A succession of writers took a whack at wrestling this anecdotal account of life in the New York fashion fast lane into a shootable, commercial screenplay. Writer-director Peter Hedges parted ways with the studio when his movie "Pieces of April" came out. Howard Michael Gould ("Mr. Baseball") gave it a whirl. Two funny gay writers added juicy bons mots: Paul Rudnick ("Addams Family Values") and Don Roos ("The Opposite of Sex").

Finally, Finerman got her way and persuaded Gabler to hire David Frankel ("Sex and the City," "Entourage"). Frankel immediately connected with former magazine scribe Aline Brosh McKenna ("Laws of Attraction"), who refocused the story on Andy’s journey. McKenna credits Fox 2000 for keeping the movie real: "They don’t push you for the phony studio choice," she says. "Nobody wanted it to be over the top or silly."

McKenna provided a narrative spine. The most significant change from the book, one that was crucial to career women Finerman and Gabler, was taking Miranda Priestley seriously. "I didn’t want to see her look like a fool," Gabler says. "I don’t think Meryl Streep would have done it if there hadn’t been a role she could sink her teeth into."

The key moment in the movie -- when Miranda, a powerful, controversial magazine editor of a certain age, lets down her guard -- was Streep’s idea. She wanted her to "show that there’s a cost," McKenna says. "But she’s not going to let it get in the way of the things she has to do. She’s not just responsible to herself, there’s her business and standards to uphold."
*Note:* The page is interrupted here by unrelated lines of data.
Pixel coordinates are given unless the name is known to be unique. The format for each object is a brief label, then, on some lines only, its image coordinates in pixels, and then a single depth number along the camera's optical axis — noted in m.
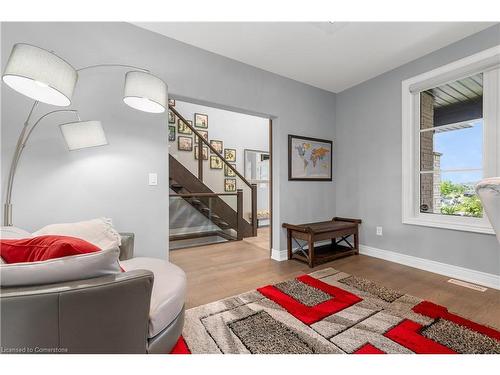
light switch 2.40
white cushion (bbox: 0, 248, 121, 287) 0.89
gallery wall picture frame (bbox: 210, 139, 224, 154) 5.69
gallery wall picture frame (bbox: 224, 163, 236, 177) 4.97
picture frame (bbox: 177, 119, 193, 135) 4.88
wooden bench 2.98
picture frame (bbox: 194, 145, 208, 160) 4.82
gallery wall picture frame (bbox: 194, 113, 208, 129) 5.48
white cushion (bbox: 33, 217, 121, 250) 1.71
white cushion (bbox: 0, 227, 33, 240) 1.45
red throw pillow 1.01
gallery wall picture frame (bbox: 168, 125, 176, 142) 4.83
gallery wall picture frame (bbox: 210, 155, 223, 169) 4.89
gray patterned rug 1.46
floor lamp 1.25
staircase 4.11
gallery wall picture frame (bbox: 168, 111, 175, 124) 4.80
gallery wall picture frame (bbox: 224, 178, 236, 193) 4.92
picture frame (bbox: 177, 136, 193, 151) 4.82
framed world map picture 3.45
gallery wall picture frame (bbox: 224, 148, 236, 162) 5.86
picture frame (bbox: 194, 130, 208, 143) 5.55
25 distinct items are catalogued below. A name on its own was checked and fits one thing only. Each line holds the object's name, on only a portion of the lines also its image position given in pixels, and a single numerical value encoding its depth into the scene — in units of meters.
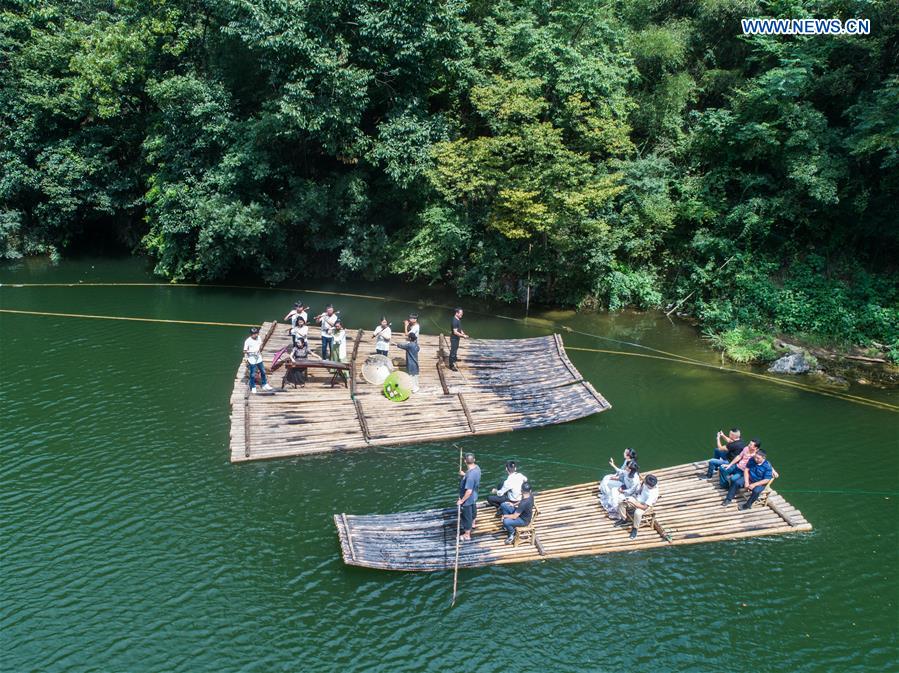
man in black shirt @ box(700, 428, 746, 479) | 15.20
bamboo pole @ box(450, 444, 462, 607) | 11.88
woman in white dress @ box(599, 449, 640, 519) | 14.19
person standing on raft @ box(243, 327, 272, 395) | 17.89
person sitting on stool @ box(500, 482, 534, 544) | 13.36
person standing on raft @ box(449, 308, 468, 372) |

Thanks to the book’s best-seller status, it was OK to craft a morality tale about a young woman wrestling with the devil. "That gave us opportunities to grapple with larger issues of good and evil, which is not something you typically think of in this genre," McKenna says. "You don’t often tinge a coming-of-age story with moral choices."

It’s also unusual for the young heroine to be having sex with one guy and within a week falling into bed with someone else. It was never an issue with the studio, McKenna says: "She’s 23 years old. It’s so true to what would happen."

Finerman says, "At the end of the day, Elizabeth helped to get us everything we needed."